Arrange the lines of the entries below, from the line with "Есть вопросы по физической" to the line with "Наро-Фоминский городской округ", as a Markdown table with the columns Row and Text. Number each line and leave out any blank ones.

• Extracted material:
*** Begin section ***

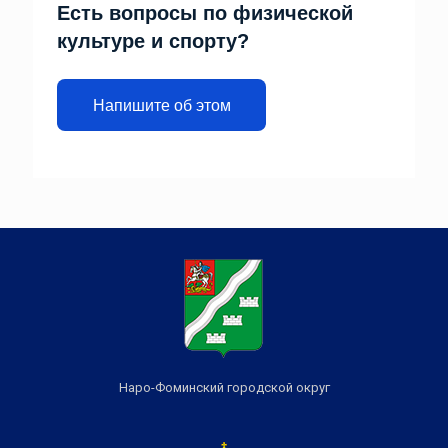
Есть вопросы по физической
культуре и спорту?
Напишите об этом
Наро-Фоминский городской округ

*** End section ***
*** Begin section ***

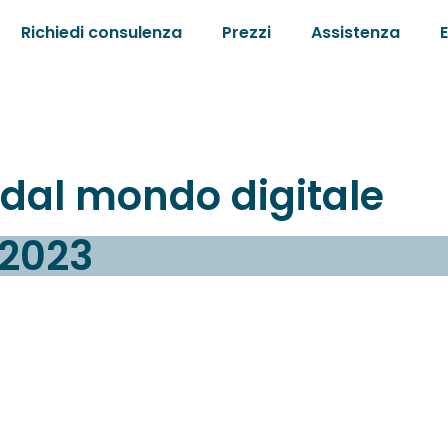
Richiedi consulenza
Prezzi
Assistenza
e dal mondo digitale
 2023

*** End section ***

• Task solution:
| Row | Text |
|---|---|
| 1 | Есть вопросы по физической |
| 2 | культуре и спорту? |
| 3 | Напишите об этом |
| 4 | Наро-Фоминский городской округ |